- [Available data]:
....

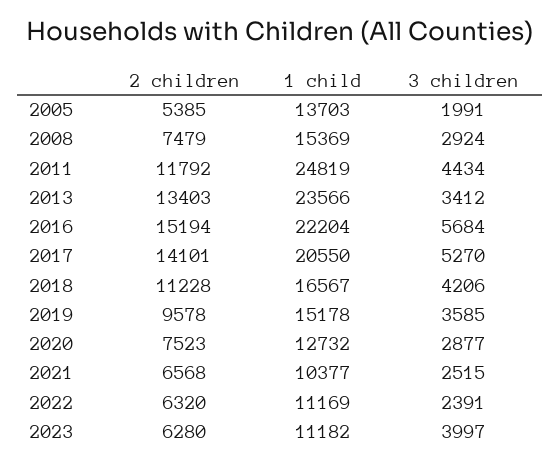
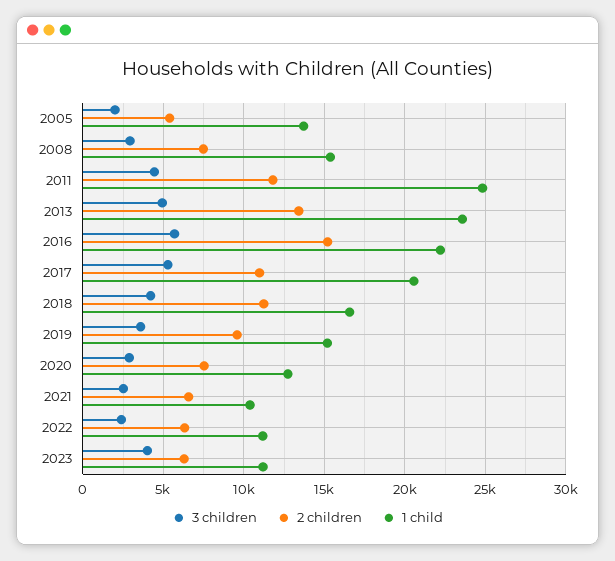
3 children, 2013: 3412 -> 5000
2 children, 2017: 14101 -> 11000

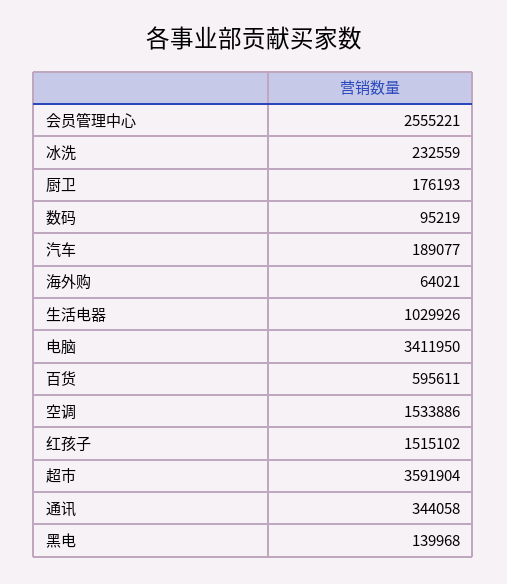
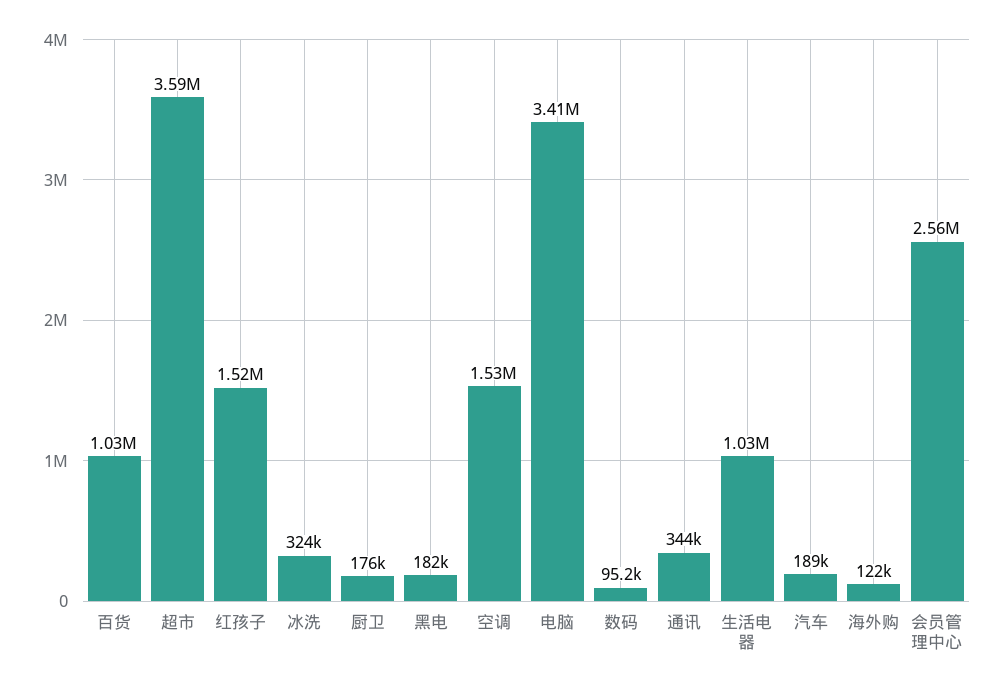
冰洗: 232559 -> 324000
海外购: 64021 -> 122000
百货: 595611 -> 1030000
黑电: 139968 -> 182000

....

Output the listing above exactly, but leave its pictures behind.

- [Result of the exercise]:
3 children, 2013: 3412 -> 5000
2 children, 2017: 14101 -> 11000

冰洗: 232559 -> 324000
海外购: 64021 -> 122000
百货: 595611 -> 1030000
黑电: 139968 -> 182000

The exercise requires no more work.